I do not know enough about Islam, so this one might be a bit sketchy, I think.
January 11, 630. A motley army comes out of the mountains and descends upon a city in four columns. With little fighting, their leader enters the city he intends to make the holiest site of his new, radical faith. The Prophet Muhammad has entered Mecca.
Starting a new religion isn't easy; it tends to ruffle feathers. Islamic tradition holds that in 610, the archangel Gabriel commanded Muhammad to take up the mantle of prophecy. Muhammad claimed the continuation of the Judeo-Christian prophetic tradition - he counted Moses and Jesus among the holiest prophets, and his predecessors - but combined this tradition with Arabic cultural precepts and a strong revolutionary streak, all of which tended to affront the effete, worldly merchant classes of Mecca.

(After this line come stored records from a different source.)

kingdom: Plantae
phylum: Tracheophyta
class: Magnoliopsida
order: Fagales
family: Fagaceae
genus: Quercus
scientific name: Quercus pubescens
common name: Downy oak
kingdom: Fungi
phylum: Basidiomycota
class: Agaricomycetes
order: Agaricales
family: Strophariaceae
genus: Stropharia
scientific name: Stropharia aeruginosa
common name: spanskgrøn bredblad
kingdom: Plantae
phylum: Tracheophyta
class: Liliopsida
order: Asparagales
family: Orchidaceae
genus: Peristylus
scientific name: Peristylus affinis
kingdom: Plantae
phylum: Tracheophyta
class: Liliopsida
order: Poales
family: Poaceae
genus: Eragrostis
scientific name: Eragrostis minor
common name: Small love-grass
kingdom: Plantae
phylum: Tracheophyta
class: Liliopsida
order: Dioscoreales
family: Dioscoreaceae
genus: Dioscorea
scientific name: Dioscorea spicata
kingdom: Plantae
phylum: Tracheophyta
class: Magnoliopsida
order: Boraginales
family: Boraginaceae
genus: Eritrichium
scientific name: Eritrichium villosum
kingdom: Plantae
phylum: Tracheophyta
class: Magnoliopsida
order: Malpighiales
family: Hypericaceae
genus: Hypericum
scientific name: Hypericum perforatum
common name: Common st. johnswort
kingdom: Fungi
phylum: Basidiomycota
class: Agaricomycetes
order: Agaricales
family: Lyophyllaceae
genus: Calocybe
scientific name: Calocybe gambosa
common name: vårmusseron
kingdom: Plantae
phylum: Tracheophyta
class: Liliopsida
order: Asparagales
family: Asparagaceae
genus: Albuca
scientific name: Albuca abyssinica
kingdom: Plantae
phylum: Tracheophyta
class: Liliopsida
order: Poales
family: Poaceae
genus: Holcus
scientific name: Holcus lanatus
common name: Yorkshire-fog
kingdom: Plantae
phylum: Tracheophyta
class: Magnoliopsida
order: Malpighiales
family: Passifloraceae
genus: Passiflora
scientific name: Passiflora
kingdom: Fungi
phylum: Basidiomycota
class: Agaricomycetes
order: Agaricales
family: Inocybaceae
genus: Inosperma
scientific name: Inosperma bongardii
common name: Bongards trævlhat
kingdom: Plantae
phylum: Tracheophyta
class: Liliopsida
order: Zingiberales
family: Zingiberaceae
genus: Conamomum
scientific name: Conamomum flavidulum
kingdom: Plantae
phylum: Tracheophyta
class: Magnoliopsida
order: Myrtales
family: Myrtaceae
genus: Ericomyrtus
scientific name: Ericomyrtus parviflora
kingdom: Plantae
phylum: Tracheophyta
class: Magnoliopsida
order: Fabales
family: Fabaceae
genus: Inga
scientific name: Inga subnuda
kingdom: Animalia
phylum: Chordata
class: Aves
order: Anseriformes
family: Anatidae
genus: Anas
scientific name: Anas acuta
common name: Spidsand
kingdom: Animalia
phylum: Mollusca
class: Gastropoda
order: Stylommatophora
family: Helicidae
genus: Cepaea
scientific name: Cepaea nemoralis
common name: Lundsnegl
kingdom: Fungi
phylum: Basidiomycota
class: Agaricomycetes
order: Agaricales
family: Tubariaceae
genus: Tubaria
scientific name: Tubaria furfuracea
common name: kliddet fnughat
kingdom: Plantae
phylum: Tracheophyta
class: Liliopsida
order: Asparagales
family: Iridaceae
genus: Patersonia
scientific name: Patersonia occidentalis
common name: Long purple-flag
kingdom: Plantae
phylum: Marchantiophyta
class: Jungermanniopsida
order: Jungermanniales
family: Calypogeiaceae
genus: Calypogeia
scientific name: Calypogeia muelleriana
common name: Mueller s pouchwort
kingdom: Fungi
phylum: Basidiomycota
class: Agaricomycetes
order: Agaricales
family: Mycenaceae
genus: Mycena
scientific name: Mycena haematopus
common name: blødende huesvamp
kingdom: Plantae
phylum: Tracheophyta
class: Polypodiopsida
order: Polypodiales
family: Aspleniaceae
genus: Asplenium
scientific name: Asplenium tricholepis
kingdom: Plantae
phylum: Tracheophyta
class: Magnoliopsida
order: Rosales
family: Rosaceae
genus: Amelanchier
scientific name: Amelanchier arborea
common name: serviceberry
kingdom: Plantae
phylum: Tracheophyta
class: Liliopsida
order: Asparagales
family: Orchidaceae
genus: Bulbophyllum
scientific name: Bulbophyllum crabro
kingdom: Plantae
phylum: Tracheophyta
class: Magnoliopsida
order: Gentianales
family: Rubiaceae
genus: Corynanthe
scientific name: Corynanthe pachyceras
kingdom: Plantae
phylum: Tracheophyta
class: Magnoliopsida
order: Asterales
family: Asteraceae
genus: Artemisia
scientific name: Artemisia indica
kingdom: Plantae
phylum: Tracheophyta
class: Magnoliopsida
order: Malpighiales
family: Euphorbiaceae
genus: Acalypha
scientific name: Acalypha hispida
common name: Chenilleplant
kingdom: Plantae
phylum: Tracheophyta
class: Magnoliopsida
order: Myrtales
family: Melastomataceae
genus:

In 622, Muhammad fled from Mecca, his home city, with about 70 followers to nearby Yathrib in western Arabia. Yathrib, soon renamed Medina, became Muhammad's new base; from here, he waged a constant struggle against the leading families of Mecca. The unfortunate side effect of this strife was that Islam, like many other faiths, was born in struggle and bore the marks of that struggle. Muhammad's victory at Badr in 624, heavily mythologized in the hadiths that hold great weight in Islamic tradition, was probably the turning point.
Muhammad's entry into Mecca was the great achievement of his life; he would die only two years later, long before Islam became a world religion. However, the marks of Islamic conquest were already present - the tolerance for Jews and Christians as "the people of the book," widespread economic and social reform, and bitter strife between the ruling elites of the new Muslim polity.
Muhammad's eventual triumph had the profoundest consequences for world history, of course. It was an unlikely victory; there was no inherent reason that an idle merchant's son from Mecca, so far from the great empires and nations of the world, should be able to launch a movement that would spread across the globe. Then again, there was no reason a carpenter's son in backwater Palestine should have such an impact either. Muhammad, regardless of your opinion, is one of the great figures of history; only rarely has one man's personality, vision, and character written so large on the global scale and across so many centuries.
From Mecca, Muslim armies would surge forward in the 630s, overrunning Syria and Iraq; within a century they would control nations from Spain to India. It was one of the most abrupt and transforming human movements in all history.
Side note: January 11 is one of only several possible dates for this event, given the uncertainty of early Islamic dating vis-a-vis the Gregorian Calendar. Some days are just hard to find things for.
The best book for an introduction to early Islam is probably Hugh Kennedy's The Prophet and the Age of the Caliphates, 3rd Edition (London: Routledge, 2015).